Initialization	Activation functions	variance(normal)	r(uniform)
Glorot	None, tanh, logistic, softmax	1/ $fan_{avg}$	$r=\sqrt{3*variance}$
He	ReLU and variants, ELU	2/ $fan_{in}$	동일
LeCun	SELU	1/ $fan_{in}$	동일

6. Code

🔸 Keras uses Glorot initialization (with a uniform distribution) by default
🔹 change to He initialization by using the he_uniform() or he_normal() function

keras.layers.Dense(10, activation="relu", kernel_initializer="he_normal")

🔹He initialization with a uniform distribution but based on $fan_{avg}$ rather than $fan_{in}$
: $fan_{in}$ 대신 $fan_{avg}$ 쓸 때

he_avg_init = keras.initializers.VarianceScaling(scale=2., mode='fan_avg', distribution='uniform')
keras.layers.Dense(10, activation="sigmoid", kernel_initializer=he_avg_init)

📌 Nonsaturating Activation Functions

🔸 이전에는 sigmoid activation function을 사용했었지만, vanishing, exploding gradients 문제가 발생하여 deep learning에 사용할 수 없게 됨
🔸 => ReLU 함수 사용. But ReLU 함수가 문제가 없는 것은 아님

1. Dying ReLUs

1) During training, some neurons effectively die => outputting only 0

🔸 Weighted sum of inputs is negative, output is 0 => unlikely to come back to life after updating weights
🔹 weighted sum의 input(x*w+b)이 0보다 작을 경우 activation function을 거친 output은 항상 0이 출력되어 neuron이 아예 죽어버림. backpropagation 진행하면서 해당 neuron이 학습에 영향을 미치지 않게 되어 아예 죽어버린 것처럼 됨

2) In some cases, half of neurons are dead, especially with a large learning rate

🔸 어떤 경우에는 neuron의 절반이 죽는 경우가 발생하며 특히 learning rate가 클 경우 발생하기 쉬움

2. Leaky ReLU

🔸 입력값이 음수일 때 항상 0이 출력되는 것이 문제였기에 0이 아닌 출력을 내보냄

1) $LeakyReLU_{a}(z)$ = max( $\alpha$ z,z)

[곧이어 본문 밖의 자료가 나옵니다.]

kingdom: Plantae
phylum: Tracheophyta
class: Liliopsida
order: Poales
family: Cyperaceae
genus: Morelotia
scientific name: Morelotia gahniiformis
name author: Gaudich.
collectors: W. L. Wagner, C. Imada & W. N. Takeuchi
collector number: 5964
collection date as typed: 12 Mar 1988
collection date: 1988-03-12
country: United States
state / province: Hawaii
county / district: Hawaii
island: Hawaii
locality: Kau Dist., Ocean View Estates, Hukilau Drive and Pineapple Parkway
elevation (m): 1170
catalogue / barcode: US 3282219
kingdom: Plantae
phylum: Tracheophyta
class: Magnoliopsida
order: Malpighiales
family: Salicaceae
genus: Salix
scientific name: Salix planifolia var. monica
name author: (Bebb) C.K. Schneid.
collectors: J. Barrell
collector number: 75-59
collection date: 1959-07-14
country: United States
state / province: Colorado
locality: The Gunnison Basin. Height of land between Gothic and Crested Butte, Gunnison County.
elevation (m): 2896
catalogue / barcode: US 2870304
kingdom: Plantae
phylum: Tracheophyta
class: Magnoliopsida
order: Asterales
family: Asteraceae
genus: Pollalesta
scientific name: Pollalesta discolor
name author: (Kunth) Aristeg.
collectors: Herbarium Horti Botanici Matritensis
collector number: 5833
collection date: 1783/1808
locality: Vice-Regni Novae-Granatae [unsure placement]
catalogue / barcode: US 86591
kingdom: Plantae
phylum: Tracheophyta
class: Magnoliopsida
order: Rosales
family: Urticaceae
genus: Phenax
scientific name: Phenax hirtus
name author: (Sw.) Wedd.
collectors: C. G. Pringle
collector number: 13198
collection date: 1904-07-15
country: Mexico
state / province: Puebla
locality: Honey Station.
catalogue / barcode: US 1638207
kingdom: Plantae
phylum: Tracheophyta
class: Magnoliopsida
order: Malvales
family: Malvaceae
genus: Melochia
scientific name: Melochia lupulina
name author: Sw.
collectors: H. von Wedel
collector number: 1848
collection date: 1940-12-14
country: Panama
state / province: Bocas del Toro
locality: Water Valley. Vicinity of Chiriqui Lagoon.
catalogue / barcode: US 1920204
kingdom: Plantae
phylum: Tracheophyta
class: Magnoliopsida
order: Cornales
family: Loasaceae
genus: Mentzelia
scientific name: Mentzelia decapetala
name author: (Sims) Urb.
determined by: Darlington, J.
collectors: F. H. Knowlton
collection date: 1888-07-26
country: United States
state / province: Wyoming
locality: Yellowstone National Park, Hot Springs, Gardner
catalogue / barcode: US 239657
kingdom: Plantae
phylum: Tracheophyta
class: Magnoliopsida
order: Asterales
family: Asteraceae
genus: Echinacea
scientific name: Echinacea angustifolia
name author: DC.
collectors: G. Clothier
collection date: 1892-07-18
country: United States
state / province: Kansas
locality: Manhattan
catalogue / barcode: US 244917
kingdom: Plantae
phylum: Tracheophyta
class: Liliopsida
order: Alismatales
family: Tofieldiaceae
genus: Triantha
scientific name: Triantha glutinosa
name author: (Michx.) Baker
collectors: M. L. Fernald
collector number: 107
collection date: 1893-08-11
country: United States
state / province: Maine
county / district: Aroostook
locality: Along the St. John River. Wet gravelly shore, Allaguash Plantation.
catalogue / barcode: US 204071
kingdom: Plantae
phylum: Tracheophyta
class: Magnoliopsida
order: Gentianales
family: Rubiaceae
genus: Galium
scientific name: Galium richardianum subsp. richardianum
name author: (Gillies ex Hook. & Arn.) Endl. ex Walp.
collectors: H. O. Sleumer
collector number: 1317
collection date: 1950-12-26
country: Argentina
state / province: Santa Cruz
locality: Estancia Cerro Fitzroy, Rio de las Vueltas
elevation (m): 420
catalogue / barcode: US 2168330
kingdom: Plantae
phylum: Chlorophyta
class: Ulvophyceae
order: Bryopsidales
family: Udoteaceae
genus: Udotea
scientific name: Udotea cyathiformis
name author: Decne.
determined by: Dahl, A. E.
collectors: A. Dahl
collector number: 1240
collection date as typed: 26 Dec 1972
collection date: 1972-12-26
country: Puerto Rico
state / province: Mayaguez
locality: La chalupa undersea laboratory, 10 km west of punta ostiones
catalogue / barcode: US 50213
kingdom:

🔸 입력이 0보다 클 경우 ReLU와 동일하게 입력을 그대로 출력
🔸 입력이 0보다 작을 경우 $\alpha$ 만큼 scaling한 negative 값 출력, $\alpha$ 는 1보다 작은 값

2) hyperparameter 'a' defines how much the function "leaks": slope for z<0, typically 0.01

🔸 $\alpha$ 는 hyperparameter이기 때문에 설계할 때 값 정해줌
🔸 $\alpha$ 의 절댓값이 클 수록 음수의 절댓값 커짐
🔸 $\alpha$ 는 주로 0.01을 사용하지만, Dying ReLU가 발생하지 않을 경우 a를 0으로 해도 되고 문제에 따라 $\alpha$ 값 조절

3) never dies; may be in a long coma, but eventually wake up

🔸 neuron이 죽지는 않지만 긴 coma 상태에 빠질 수 있어 학습 시간이 오래 걸릴 수 있음

3. Randomized leaky ReLU (RReLU)

1) $\alpha$ : random in a given range during training

🔸 train 도중 주어진 범위 내에서 random하게 선택
🔸 $\alpha$ 가 가질 수 있는 범위를 hyperparameter로 정해주지만 실제 $\alpha$ 값은 random하게 정해지며, $\alpha$ 값을 정해주는 Leaky ReLU와 다름

2) fixed to an average value during testing

🔸 test 과정에서는 train할 때 생성된 $\alpha$ 의 평균값으로 $\alpha$ 값 고정

3) a regularizer (reducing the risk of overfitting)

🔸 $\alpha$ 를 random하게 설정해주는 것이 regularizer의 역할을 해줌

💡 Leaky ReLU 학습 도중 overfitting이 발생하면 RReLU 사용

4. Parametric leaky ReLU (PReLU)

1) $\alpha$ : a trainable parameter (not a hyperparameter)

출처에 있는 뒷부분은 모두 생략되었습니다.